To have a meaningful data system, a program (or system element) that interfaces the various system elements in such a way that the user can move seamlessly from data discovery through delivery to analysis is required. This system element is referred to as the data system integrator. It effectively defines the data system. The primary objective of the data system integrator is to aid the user by reducing the burden of the preliminary operations in a task requiring data analysis—those operations that are peripheral to the actual analysis of data. The OPeNDAP Data Connector, or ODC (http://opendap.org/ODC/), is an example of a rudimentary data system integrator. The user selects data via either the GCMD or a data set list maintained by OPeNDAP, requested data are extracted from the archive and moved over the Internet using the OPeNDAP data-access protocol, and analysis is performed either in the ODC or in any one of a number of application programs to which the ODC can deliver the data. (For textual and graphical information, a Web browser is the system integrator; a search engine, such as Google, is the information locator; and the browser is the analysis tool.)
Higher education institutions will play a central role in all aspects of the development of end-to-end data systems. They will contribute to the evolution of the fundamental data system elements. They will provide the initial user base that will test these system elements. And they will be among the more important data providers contributing data to the system. There is, however, one related area in which colleges and universities have taken a step backward.

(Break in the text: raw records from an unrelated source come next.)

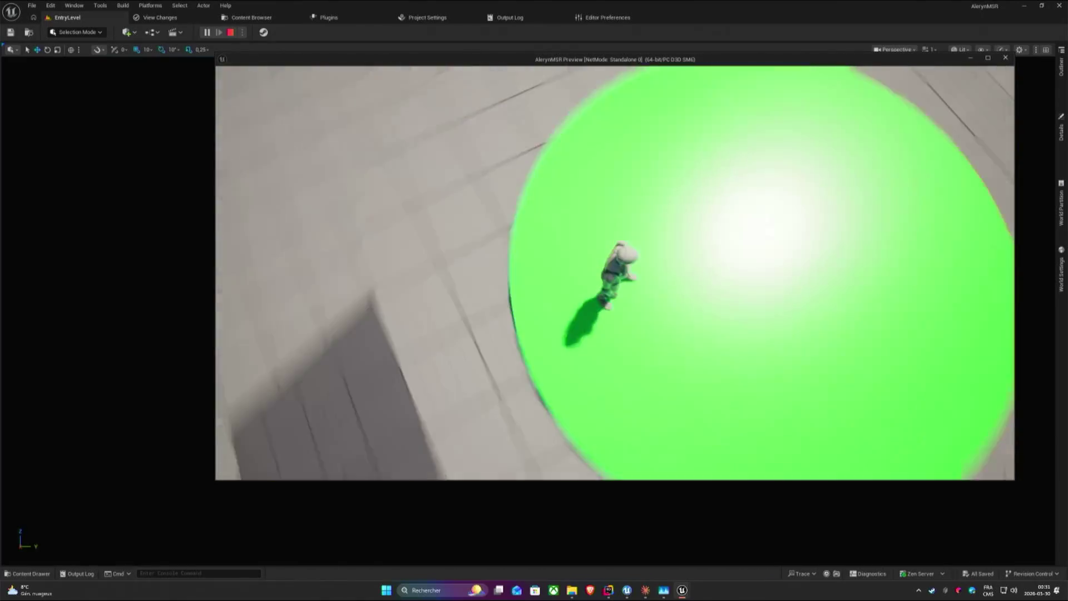
Free the mouse from the preview and bring the Termius server log window up over it.
key("super")
key("Escape")
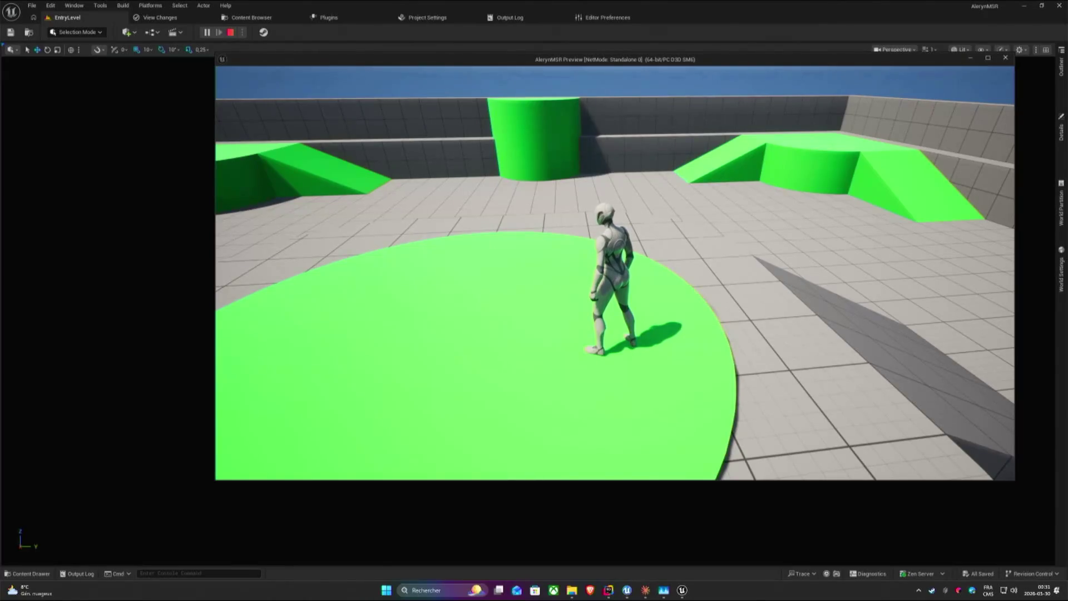
key("alt+Tab")
left_click_drag(643, 179, 528, 94)
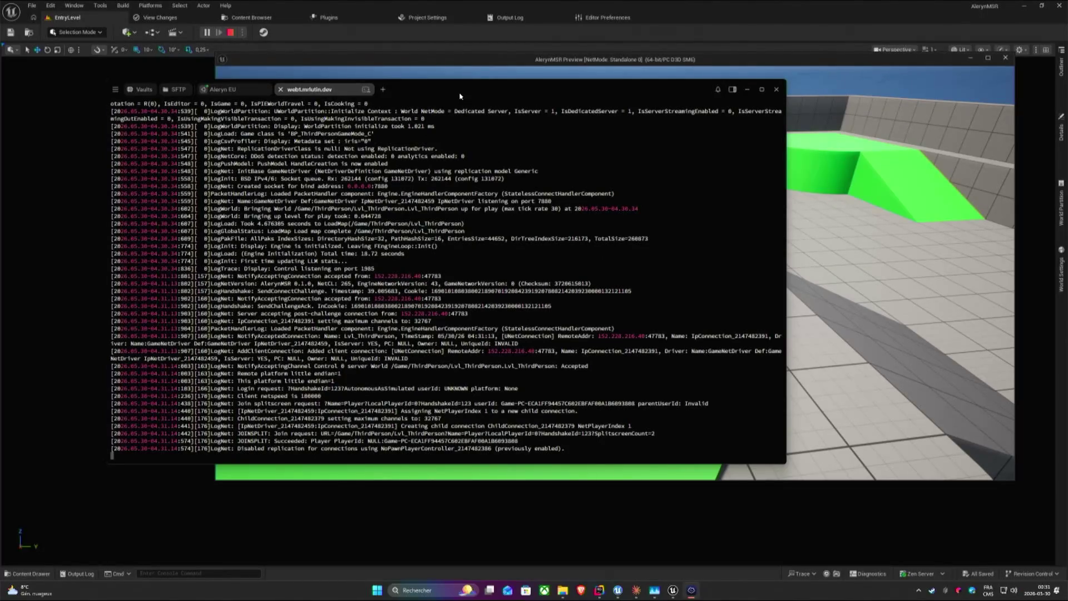
Create the World-a screen session with 'screen -S World-a' and detach with Ctrl+A D.
left_click_drag(459, 94, 485, 82)
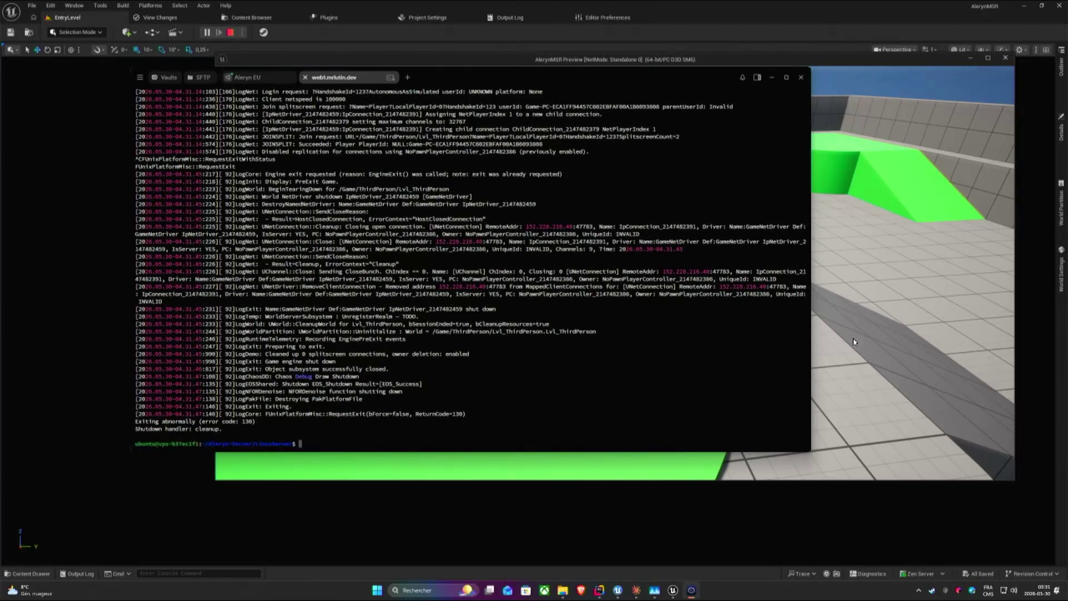
type("screen")
type(" -S W")
type("orls")
type("-a")
key("Return")
type("cd Aleryn-Server/")
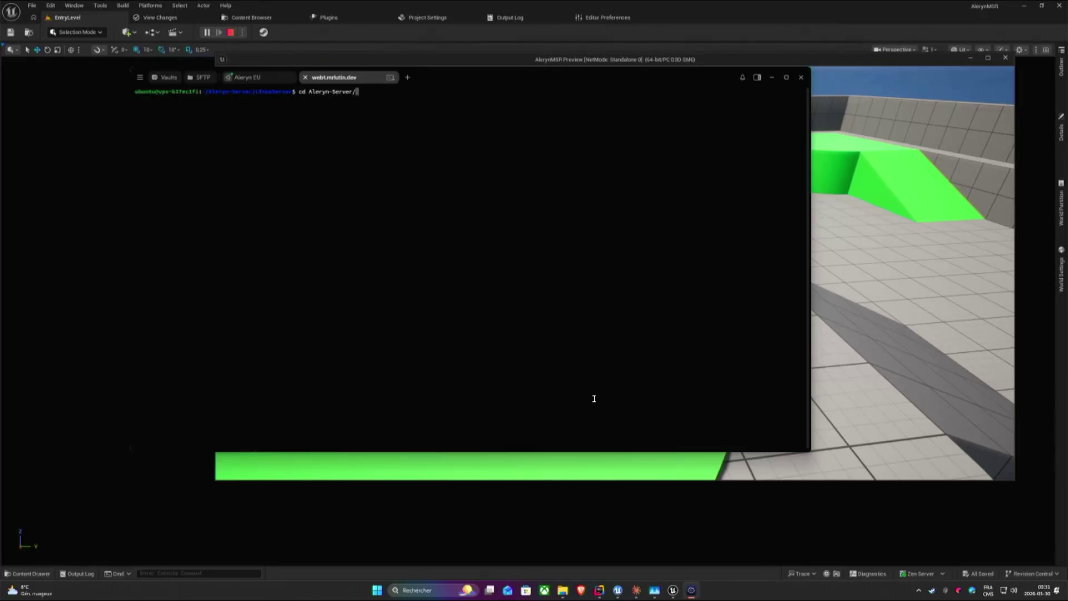
key("Return")
key("Up")
key("Down")
key("Down")
key("Down")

In the past, researchers often published their data, in paper form, as technical memoranda or some equivalent, and these reports were archived in the institutional library. With the advent of the Web, such technical reports have all but disappeared, with researchers publishing their data on personal Web sites; thus, the institutional commitment to a long-term archive of the data is waning. This is a trend that must be reversed; colleges and universities must provide a mechanism for researchers to publish their data electronically for permanent archival in the institutional library. Otherwise, a significant fraction of the data will be lost forever.